El resultado de las elecciones en Francia, que no había que ser muy avispado para adivinar, me deja sin embargo un par de dudas que no tiene nada que ver con la política del país al norte de Euskadi ni con la elección de sus votantes. La primera: ¿por qué una parte de la prensa y de las tuiteras y tuiteros nos intentan hacer creer siempre que hay una gran esperanza progresista, como Melenchon o Sanders que, al final, no llega a nada? Y la segunda, que tiene que ver con la primera: ¿por qué después casi los mismos “clarividentes” nos sugieren que quien vota a Melenchon o Sanders puede hacerlo también por Le Pen o Trump?

Fachas del sur

Mientras en Francia llaman a las cosas por su nombre y eso facilita tanto que Le Pen no tenga ninguna opción en la segunda vuelta como que la ultraderechista llegue sin problemas a la ronda definitiva y en Euskadi, como ya hemos visto, tenemos a los tontos con spray que todos sabemos quiénes son (y qué votan), en España, por su parte, siguen presentando a la fascistada como una opción legítima de gobierno: “el ‘efecto Feijóo’ acerca al PP al Gobierno con Vox”, titulan en El Periódico de España, como si pactar con la ultraderecha estuviese normalizado. ¿O para que lo esté? ¿Eso no sería colaboracionismo?

Con detenimiento

Los tuits que han sacado en Abc de la entrevista al propio Núñez Feijóo el fin de semana antes de que el PP meta a Vox en un gobierno (en este caso, en Castilla y León), son para leerlos con detenimiento: “Hay que bajar impuestos para dar oxígeno a las familias”. Bueno, pues los impuestos son los que han enriquecido a familias como Medina y Luceño. “El bilingüismo cordial es el ‘no’ a la inmersión lingüística en Cataluña”. Es decir: negarte a la imposición del español es de mala educación.
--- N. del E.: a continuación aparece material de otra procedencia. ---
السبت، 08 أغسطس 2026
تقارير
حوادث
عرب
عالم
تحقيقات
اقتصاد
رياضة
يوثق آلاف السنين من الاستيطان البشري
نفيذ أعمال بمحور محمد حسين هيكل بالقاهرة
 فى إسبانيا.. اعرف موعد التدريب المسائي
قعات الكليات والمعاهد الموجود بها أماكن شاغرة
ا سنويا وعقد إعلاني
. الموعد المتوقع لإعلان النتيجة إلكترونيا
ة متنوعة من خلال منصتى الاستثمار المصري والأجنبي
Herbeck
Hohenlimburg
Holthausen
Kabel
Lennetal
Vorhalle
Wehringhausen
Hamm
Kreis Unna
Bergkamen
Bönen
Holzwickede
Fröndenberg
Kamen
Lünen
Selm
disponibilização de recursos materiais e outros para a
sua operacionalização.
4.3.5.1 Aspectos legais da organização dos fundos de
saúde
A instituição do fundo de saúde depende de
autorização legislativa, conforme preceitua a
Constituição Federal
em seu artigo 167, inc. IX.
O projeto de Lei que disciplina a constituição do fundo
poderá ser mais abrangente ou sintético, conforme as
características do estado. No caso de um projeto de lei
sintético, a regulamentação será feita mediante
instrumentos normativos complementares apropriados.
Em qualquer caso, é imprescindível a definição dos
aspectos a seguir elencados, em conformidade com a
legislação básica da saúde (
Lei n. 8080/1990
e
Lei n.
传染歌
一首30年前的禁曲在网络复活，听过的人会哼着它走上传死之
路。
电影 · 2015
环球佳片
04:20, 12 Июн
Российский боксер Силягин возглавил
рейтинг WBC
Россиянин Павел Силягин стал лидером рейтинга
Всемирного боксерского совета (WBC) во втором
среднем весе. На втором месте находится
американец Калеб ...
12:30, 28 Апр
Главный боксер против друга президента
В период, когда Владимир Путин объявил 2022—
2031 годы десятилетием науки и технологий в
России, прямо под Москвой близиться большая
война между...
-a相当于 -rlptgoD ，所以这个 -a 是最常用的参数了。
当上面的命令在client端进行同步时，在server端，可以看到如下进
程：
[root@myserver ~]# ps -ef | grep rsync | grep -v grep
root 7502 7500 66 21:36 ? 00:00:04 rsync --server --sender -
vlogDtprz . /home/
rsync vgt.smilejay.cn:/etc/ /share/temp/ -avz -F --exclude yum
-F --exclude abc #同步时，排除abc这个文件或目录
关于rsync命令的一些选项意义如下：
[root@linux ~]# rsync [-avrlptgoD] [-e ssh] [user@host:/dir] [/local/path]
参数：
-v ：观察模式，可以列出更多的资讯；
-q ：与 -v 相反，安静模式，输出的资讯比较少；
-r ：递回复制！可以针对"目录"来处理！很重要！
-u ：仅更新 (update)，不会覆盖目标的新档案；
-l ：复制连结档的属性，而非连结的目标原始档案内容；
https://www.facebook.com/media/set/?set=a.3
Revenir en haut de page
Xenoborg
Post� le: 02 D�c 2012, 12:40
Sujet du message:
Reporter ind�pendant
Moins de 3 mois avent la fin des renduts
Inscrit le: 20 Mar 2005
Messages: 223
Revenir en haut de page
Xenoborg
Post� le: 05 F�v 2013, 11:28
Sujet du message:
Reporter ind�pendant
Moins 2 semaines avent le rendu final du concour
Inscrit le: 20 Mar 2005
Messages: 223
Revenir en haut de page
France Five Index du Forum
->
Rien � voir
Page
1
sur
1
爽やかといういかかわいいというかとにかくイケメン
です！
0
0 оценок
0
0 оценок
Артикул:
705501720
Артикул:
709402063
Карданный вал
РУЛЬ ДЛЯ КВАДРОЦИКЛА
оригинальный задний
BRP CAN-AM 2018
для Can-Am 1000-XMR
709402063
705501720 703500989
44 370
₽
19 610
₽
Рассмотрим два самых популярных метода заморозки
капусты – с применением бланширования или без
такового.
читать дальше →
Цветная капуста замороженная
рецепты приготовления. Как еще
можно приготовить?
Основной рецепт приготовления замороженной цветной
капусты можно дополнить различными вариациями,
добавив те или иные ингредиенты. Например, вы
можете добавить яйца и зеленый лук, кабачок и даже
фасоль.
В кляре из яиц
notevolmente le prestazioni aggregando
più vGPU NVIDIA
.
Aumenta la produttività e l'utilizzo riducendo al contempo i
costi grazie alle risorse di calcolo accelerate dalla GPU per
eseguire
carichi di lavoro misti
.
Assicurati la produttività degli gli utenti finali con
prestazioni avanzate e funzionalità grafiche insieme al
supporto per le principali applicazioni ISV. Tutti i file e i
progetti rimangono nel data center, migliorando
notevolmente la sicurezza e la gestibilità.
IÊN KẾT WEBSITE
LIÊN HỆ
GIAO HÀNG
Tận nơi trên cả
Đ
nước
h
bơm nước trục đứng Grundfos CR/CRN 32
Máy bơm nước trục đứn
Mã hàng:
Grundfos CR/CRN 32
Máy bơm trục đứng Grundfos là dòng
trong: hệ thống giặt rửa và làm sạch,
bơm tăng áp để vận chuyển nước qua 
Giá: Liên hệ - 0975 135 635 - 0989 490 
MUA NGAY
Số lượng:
El gallego también cree que “deberíamos normalizar” que Juan Carlos I vuelva a España impune, como salió pero riéndose más de nosotros, básicamente.

Lo normal es trincar

Hablando del que vive de los impuestos de la ciudadanía de la Comunidad de Madrid: dice Luis Medina que su comisión de un milloncejo para comprarse un yataco con el dinero de la venta de material sanitario defectuoso en lo peor de la pandemia, es normal. “No hay irregularidad alguna”. Y concluye: “La fiscalía, y sabes, que son todos de izquierdas y así actúan”. Luz Sánchez-Mellado le traduce: “Rojos de mierda, dejadme vivir, o sea”. Y yo, le interpreto: si en la fiscalía hubiese gente decente, es decir, españoles de derechas, no pasaría nada porque unos millones de comisión, entre gente de bien, se protegen.